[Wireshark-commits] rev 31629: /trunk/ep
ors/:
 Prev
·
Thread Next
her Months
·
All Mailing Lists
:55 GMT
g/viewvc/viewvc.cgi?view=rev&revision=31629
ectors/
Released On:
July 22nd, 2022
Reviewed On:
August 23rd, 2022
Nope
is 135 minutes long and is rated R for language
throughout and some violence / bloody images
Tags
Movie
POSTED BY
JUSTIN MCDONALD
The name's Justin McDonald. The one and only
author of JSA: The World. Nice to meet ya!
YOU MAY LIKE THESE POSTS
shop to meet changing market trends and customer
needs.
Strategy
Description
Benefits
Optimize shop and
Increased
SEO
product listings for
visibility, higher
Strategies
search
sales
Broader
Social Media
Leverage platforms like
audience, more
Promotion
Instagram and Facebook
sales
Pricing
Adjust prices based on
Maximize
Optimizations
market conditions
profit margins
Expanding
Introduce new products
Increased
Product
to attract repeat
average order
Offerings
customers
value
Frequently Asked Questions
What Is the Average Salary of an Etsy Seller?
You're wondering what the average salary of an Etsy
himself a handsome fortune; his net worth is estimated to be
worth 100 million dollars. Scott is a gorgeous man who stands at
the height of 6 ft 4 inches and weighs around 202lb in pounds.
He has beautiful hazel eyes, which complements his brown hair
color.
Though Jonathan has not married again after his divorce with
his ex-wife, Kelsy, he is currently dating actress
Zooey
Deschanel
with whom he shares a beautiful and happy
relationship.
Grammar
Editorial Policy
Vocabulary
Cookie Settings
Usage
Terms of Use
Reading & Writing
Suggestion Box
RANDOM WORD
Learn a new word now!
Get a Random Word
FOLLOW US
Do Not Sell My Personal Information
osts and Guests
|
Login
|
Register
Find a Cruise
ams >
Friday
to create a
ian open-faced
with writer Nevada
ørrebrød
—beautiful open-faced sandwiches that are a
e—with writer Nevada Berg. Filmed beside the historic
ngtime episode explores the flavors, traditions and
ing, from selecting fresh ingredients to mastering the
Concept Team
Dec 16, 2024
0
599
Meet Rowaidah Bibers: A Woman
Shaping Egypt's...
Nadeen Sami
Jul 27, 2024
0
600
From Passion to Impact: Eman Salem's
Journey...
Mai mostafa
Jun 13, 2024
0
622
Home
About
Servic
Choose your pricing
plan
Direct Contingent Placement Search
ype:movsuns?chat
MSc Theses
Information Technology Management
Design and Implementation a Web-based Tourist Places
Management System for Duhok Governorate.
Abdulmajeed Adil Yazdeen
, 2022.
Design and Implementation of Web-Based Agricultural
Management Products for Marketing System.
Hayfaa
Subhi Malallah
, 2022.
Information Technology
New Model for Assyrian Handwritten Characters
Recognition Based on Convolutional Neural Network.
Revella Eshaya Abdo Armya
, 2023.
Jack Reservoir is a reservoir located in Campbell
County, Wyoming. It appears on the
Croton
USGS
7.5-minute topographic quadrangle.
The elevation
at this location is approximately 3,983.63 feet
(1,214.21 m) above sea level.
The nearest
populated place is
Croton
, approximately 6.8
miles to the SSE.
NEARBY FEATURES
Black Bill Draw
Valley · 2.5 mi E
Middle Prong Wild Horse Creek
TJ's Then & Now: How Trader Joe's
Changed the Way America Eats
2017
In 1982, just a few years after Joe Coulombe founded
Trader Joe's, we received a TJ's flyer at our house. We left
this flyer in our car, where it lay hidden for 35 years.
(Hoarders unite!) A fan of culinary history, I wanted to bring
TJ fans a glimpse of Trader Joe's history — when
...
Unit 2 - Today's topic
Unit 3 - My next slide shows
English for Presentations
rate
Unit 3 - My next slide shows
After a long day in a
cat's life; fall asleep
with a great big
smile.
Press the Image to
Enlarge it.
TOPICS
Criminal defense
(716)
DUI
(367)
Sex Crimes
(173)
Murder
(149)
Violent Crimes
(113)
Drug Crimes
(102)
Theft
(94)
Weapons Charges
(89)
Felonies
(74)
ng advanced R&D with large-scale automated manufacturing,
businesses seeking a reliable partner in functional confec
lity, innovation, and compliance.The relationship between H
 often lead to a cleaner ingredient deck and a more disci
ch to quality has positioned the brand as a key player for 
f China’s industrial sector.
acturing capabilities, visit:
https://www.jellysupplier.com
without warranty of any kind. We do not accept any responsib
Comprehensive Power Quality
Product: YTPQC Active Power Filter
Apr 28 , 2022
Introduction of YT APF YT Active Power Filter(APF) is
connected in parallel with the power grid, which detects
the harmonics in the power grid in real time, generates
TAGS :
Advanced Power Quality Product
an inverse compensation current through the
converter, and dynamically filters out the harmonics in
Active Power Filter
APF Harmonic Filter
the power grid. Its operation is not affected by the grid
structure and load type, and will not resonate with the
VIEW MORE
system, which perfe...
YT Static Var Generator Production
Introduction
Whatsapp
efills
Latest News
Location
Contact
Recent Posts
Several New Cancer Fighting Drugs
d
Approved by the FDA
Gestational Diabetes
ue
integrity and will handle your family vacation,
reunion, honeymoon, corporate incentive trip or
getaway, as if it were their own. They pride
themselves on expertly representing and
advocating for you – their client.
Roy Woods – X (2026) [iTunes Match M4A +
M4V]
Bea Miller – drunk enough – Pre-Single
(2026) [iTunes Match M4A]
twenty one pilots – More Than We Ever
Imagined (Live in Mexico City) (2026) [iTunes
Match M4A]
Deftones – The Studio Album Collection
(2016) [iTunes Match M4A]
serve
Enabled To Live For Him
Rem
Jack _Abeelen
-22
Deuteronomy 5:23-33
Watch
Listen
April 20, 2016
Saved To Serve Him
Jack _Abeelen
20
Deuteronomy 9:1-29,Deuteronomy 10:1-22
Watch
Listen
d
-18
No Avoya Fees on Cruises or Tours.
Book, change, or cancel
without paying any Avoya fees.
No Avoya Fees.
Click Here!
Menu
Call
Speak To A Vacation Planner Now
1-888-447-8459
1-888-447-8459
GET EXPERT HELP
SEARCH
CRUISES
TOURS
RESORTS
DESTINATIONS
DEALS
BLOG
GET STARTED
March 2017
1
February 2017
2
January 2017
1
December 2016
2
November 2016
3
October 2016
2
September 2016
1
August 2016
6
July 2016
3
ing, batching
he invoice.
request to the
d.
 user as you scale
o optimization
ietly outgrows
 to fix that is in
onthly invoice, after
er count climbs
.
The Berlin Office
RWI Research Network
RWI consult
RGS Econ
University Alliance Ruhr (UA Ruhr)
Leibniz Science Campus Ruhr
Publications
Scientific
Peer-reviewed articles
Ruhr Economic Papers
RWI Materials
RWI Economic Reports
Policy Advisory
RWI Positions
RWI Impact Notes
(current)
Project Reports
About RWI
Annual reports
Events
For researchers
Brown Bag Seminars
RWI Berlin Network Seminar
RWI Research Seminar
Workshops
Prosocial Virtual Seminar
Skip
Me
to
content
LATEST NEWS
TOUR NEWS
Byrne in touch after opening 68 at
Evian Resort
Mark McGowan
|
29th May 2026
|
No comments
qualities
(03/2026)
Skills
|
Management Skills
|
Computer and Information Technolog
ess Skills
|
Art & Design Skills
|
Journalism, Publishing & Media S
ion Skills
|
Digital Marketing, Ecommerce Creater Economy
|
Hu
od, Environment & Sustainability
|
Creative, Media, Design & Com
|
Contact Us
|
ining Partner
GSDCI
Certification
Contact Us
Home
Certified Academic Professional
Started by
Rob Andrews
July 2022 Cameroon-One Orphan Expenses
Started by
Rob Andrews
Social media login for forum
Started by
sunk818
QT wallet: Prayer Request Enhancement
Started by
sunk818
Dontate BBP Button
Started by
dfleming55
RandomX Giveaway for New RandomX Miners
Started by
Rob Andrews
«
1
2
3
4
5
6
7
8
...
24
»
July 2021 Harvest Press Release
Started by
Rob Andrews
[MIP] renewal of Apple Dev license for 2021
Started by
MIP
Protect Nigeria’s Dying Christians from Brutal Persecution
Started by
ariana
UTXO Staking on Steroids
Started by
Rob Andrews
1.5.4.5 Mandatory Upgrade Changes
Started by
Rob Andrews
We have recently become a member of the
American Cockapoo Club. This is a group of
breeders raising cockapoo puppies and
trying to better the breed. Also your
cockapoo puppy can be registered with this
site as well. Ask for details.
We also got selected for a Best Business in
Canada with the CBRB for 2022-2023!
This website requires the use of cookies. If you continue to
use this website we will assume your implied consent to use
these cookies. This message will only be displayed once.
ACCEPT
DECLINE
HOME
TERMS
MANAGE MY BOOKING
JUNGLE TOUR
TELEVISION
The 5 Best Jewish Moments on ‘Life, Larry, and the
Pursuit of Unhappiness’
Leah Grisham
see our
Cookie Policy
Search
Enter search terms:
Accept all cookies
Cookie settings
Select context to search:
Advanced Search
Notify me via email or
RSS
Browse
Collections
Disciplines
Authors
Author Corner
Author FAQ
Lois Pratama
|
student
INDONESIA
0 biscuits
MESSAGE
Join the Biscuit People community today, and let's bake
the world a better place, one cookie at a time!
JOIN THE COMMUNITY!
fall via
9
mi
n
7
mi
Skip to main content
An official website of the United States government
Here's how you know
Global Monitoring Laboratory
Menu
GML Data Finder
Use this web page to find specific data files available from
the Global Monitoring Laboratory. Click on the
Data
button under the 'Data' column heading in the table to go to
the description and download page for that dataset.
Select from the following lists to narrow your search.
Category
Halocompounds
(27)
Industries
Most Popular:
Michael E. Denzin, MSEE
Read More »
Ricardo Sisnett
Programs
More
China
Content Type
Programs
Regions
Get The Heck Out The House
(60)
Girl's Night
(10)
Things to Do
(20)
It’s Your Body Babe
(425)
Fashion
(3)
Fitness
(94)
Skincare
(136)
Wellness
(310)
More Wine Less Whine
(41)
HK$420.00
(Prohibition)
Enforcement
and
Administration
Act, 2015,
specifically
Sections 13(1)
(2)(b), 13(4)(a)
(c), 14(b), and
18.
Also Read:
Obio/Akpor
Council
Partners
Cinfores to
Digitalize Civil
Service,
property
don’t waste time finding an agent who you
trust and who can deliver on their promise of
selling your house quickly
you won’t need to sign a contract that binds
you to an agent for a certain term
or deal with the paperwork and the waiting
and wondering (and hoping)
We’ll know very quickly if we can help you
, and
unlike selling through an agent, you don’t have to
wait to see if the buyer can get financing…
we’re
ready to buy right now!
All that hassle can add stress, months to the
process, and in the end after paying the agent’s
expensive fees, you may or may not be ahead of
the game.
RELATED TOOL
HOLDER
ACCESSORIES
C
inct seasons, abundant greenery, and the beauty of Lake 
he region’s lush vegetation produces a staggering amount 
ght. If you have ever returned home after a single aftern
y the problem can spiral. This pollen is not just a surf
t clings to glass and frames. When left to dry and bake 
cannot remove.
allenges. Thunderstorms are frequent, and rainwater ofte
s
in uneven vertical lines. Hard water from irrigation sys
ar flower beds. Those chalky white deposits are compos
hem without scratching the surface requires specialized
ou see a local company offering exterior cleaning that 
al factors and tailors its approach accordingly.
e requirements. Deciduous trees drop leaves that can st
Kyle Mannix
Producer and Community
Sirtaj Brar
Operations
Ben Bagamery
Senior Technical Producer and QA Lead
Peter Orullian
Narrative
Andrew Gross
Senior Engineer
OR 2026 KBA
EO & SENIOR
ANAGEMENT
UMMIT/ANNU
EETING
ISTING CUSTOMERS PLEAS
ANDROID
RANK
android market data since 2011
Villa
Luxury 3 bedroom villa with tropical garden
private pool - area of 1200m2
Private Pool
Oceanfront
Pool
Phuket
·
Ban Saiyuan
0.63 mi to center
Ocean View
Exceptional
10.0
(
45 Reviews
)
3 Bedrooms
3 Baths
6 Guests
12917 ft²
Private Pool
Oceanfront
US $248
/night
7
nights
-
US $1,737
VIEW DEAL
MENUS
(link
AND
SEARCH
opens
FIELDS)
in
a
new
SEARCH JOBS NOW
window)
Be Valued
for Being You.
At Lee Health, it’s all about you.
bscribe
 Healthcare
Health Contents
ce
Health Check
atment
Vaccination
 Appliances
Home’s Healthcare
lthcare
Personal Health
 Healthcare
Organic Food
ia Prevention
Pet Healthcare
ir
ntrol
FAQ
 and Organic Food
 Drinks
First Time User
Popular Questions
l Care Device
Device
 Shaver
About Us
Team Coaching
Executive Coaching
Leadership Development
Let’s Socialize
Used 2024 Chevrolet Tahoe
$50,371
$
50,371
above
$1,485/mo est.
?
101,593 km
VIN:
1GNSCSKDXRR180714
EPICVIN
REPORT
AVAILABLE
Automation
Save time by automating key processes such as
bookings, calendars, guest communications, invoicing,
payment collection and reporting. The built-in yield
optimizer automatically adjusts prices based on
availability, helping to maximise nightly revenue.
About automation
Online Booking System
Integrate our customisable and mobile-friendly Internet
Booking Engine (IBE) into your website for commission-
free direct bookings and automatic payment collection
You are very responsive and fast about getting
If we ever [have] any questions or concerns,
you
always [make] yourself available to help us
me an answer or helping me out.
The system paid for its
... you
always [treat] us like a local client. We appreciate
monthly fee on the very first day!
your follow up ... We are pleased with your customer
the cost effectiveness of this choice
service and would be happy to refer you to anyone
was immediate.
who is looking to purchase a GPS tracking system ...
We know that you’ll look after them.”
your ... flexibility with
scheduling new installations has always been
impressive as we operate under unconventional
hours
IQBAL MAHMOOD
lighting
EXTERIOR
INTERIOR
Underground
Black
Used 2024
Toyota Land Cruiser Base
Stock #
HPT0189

- **작업 항목**
위 데이터의 맨 처음부터 "market conditions"가 들어 있는 줄까지 해당 줄을 포함해 모든 줄을 그대로 옮겨 적으세요.

- **해결된 문제**
[Wireshark-commits] rev 31629: /trunk/ep
ors/:
 Prev
·
Thread Next
her Months
·
All Mailing Lists
:55 GMT
g/viewvc/viewvc.cgi?view=rev&revision=31629
ectors/
Released On:
July 22nd, 2022
Reviewed On:
August 23rd, 2022
Nope
is 135 minutes long and is rated R for language
throughout and some violence / bloody images
Tags
Movie
POSTED BY
JUSTIN MCDONALD
The name's Justin McDonald. The one and only
author of JSA: The World. Nice to meet ya!
YOU MAY LIKE THESE POSTS
shop to meet changing market trends and customer
needs.
Strategy
Description
Benefits
Optimize shop and
Increased
SEO
product listings for
visibility, higher
Strategies
search
sales
Broader
Social Media
Leverage platforms like
audience, more
Promotion
Instagram and Facebook
sales
Pricing
Adjust prices based on
Maximize
Optimizations
market conditions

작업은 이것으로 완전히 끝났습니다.